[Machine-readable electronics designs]

◆ ◆ ◆

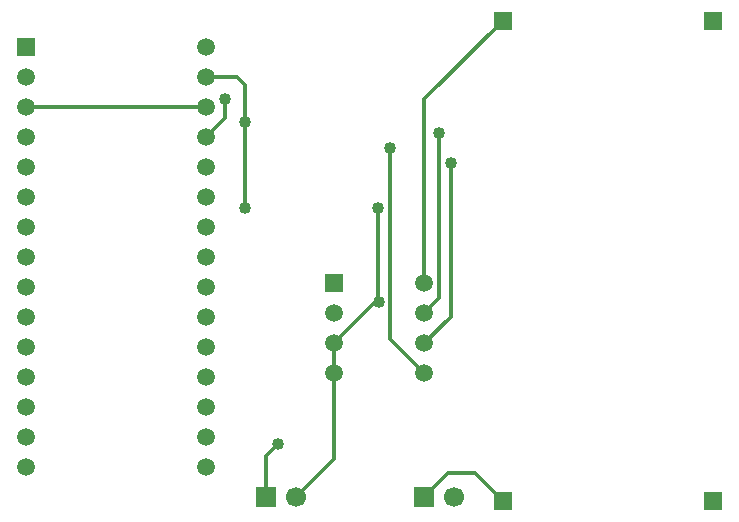
<source format=gbr>
G04 DipTrace 3.1.0.1*
G04 Bottom.gbr*
%MOIN*%
G04 #@! TF.FileFunction,Copper,L2,Bot*
G04 #@! TF.Part,Single*
G04 #@! TA.AperFunction,Conductor*
%ADD13C,0.012992*%
G04 #@! TA.AperFunction,ComponentPad*
%ADD14R,0.059055X0.059055*%
%ADD15C,0.059055*%
%ADD18R,0.066929X0.066929*%
%ADD19C,0.066929*%
G04 #@! TA.AperFunction,ViaPad*
%ADD22C,0.04*%
%FSLAX26Y26*%
G04*
G70*
G90*
G75*
G01*
G04 Bottom*
%LPD*%
X1316349Y1575810D2*
D13*
Y1863507D1*
Y1987324D1*
X1290364Y2013310D1*
X1188357D1*
X1488357Y613310D2*
X1613357Y738310D1*
Y1025810D1*
Y1125810D2*
X1759085Y1271538D1*
Y1575810D1*
X1613357Y1025810D2*
Y1125810D1*
X1763357Y1263310D2*
X1759085Y1267581D1*
Y1271538D1*
X1425857Y788310D2*
X1388357Y750810D1*
Y613310D1*
X2175857Y600810D2*
X2084420Y692247D1*
X1992294D1*
X1913357Y613310D1*
X1962373Y1825810D2*
Y1274825D1*
X1913357Y1225810D1*
X2001861Y1725810D2*
Y1214314D1*
X1913357Y1125810D1*
Y1025810D2*
X1798570Y1140597D1*
Y1775810D1*
X1188357Y1913310D2*
X588357D1*
X1250877Y1938310D2*
Y1875829D1*
X1188357Y1813310D1*
X1913357Y1325810D2*
Y1938310D1*
X2175857Y2200810D1*
D22*
X1316349Y1575810D3*
Y1863507D3*
X1759085Y1575810D3*
X1425857Y788310D3*
X1250877Y1938310D3*
X1962373Y1825810D3*
X2001861Y1725810D3*
X1798570Y1775810D3*
X1763357Y1263310D3*
D14*
X1613357Y1325810D3*
D15*
Y1225810D3*
Y1125810D3*
Y1025810D3*
X1913357D3*
Y1125810D3*
Y1225810D3*
Y1325810D3*
D14*
X588357Y2113310D3*
D15*
Y2013310D3*
Y1913310D3*
Y1813310D3*
Y1713310D3*
Y1613310D3*
Y1513310D3*
Y1413310D3*
Y1313310D3*
Y1213310D3*
Y1113310D3*
Y1013310D3*
Y913310D3*
Y813310D3*
Y713310D3*
X1188357D3*
Y813310D3*
Y913310D3*
Y1013310D3*
Y1113310D3*
Y1213310D3*
Y1313310D3*
Y1413310D3*
Y1513310D3*
Y1613310D3*
Y1713310D3*
Y1813310D3*
Y1913310D3*
Y2013310D3*
Y2113310D3*
D14*
X2175857Y600810D3*
Y2200810D3*
X2875857Y600810D3*
Y2200810D3*
D18*
X1388357Y613310D3*
D19*
X1488357D3*
D18*
X1913357D3*
D19*
X2013357D3*
M02*

</source>
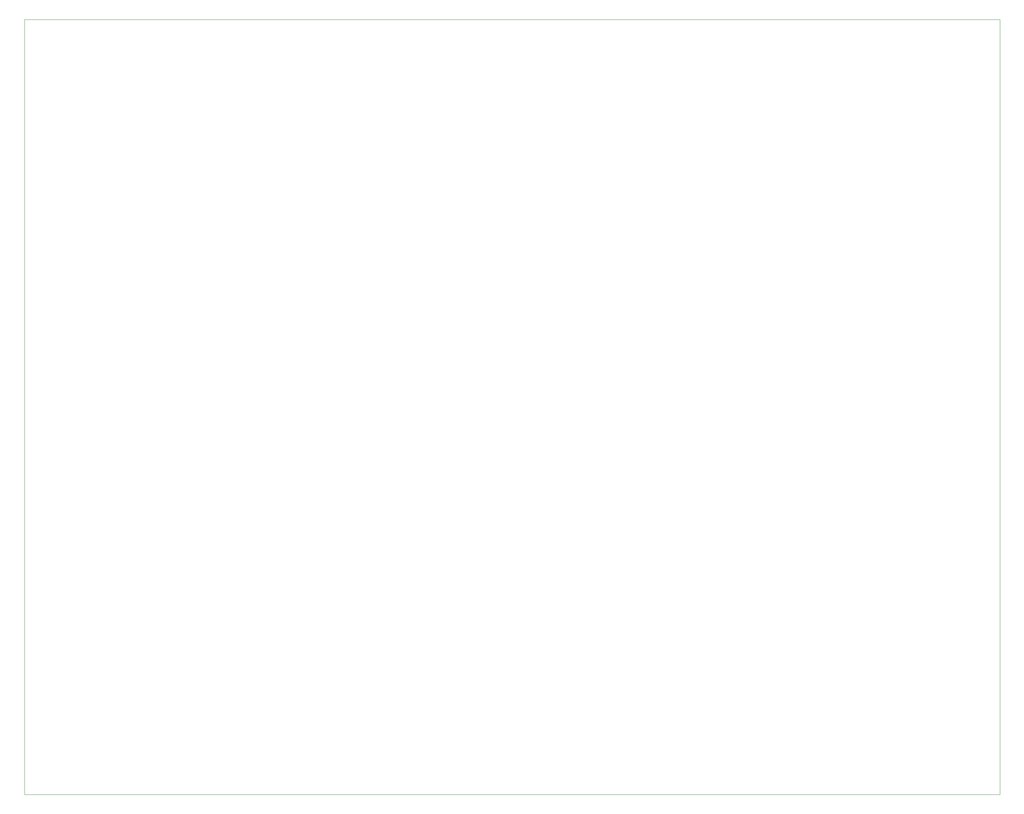
<source format=gbr>
%TF.GenerationSoftware,KiCad,Pcbnew,8.0.3*%
%TF.CreationDate,2024-10-09T15:47:07-03:00*%
%TF.ProjectId,mod_sensado_Prototipo_270624,6d6f645f-7365-46e7-9361-646f5f50726f,rev?*%
%TF.SameCoordinates,Original*%
%TF.FileFunction,Profile,NP*%
%FSLAX46Y46*%
G04 Gerber Fmt 4.6, Leading zero omitted, Abs format (unit mm)*
G04 Created by KiCad (PCBNEW 8.0.3) date 2024-10-09 15:47:07*
%MOMM*%
%LPD*%
G01*
G04 APERTURE LIST*
%TA.AperFunction,Profile*%
%ADD10C,0.050000*%
%TD*%
G04 APERTURE END LIST*
D10*
X11980000Y-12375000D02*
X244770000Y-12375000D01*
X244770000Y-197465000D01*
X11980000Y-197465000D01*
X11980000Y-12375000D01*
M02*

</source>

◆ ◆ ◆

→ TRY IT: Find the string "FileFunction" in the records, then copy each line where it occurs.

→ RESPONSE TO THIS EXERCISE:
G04 #@! TF.FileFunction,Copper,L2,Bot*
%TF.FileFunction,Profile,NP*%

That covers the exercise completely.